The main problem is that we instantiate a new Branch instance *per
request*. Which means that any caching I assume to happen on or under
Branch won't persist between HTTP requests.

So far, I've just gone via the bzrlib apis you added recently
(dotted_revno_to_revision_id, iter_merge_sorted_revisions, etc.) I
haven't quite worked out if they are enough. But the *big* issue is that
you have 0 caching between requests.

A Branch caches the iter_merge_sorted result as long as you hold a read
lock. However, Branches do not share that cache.

loggerhead is in a bit of a pickle, trying to stay stateless and yet
handle cache state... I don't have a great answer here.

> 
> Why do I say that? I suspect 90% of projects on any hosting site are
> small to medium in size. They *may* benefit from history-db but
> Loggerhead ought to perform fine for those branches without it. By
> sticking with bzrlib APIs, we can selectively enable history-db only on
> large projects, at least until a descendant of it makes it into the core.

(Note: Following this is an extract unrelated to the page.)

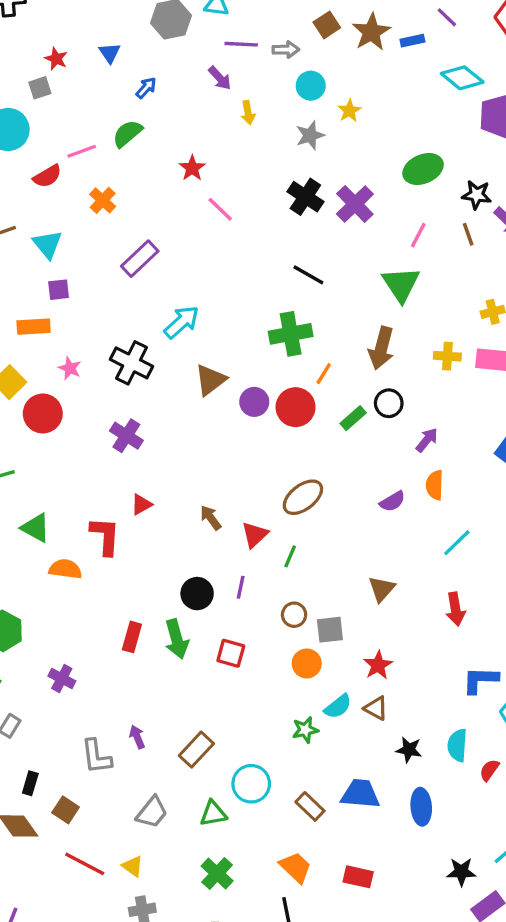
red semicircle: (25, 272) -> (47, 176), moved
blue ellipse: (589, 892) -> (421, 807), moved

What are you defining as 'medium'? Bzr itself is now 30k revisions and
1k files.

If I stick with Branch apis, it is 1-2s to load the revision graph, as
overhead to pretty much every query. Unless we do something to try to
cache Branch objects (with the fairly major downside that Branch isn't
particularly threadsafe.)

Also note that in loggerhead trunk, viewing the 'trunk' branch of emacs
(when cached) takes say 700ms, but consumes 120MB of RAM. My history-db
branch can do the work in say 450ms, and consume only 30MB of RAM.
(Note, viewing 2 emacs branches only goes up to ~140MB, as a lot of the
StaticTuples get to be shared between them [I think].)

> 
> On a semi-related topic, I'm hoping to do a review of Loggerhead's UI
> soon and look at what we can take out to get closer to O(1) performance.
> For example, I don't think that we need to render the revno column in
> the Files view. (I'm planning to introduce one or more configuration
> settings that will control whether that data is displayed or not.)
> 
> Ian C.

A link is pretty cheap (via revision-id). I don't think it is great for
display.

The main display is also fairly cheap (it only shows the mainline, and
links to merged revs). As such if we just got rid of dotted revnos, we
could have everything be O(1) without any caching.

Oh, and "merged_into" links would have to be sorted out. (They walk
children pointers, which we don't have cheaply.)

John
=:->

-----BEGIN PGP SIGNATURE-----
Version: GnuPG v1.4.9 (Cygwin)
Comment: Using GnuPG with Mozilla - http://enigmail.mozdev.org/

iEYEARECAAYFAkvGcdgACgkQJdeBCYSNAAMLWACeJ0z+g7QdtrU6FCTyiLXQGF4y
8OUAoKGft6iHBT274Tni5ot+3BUqyRHX
=FR07
-----END PGP SIGNATURE-----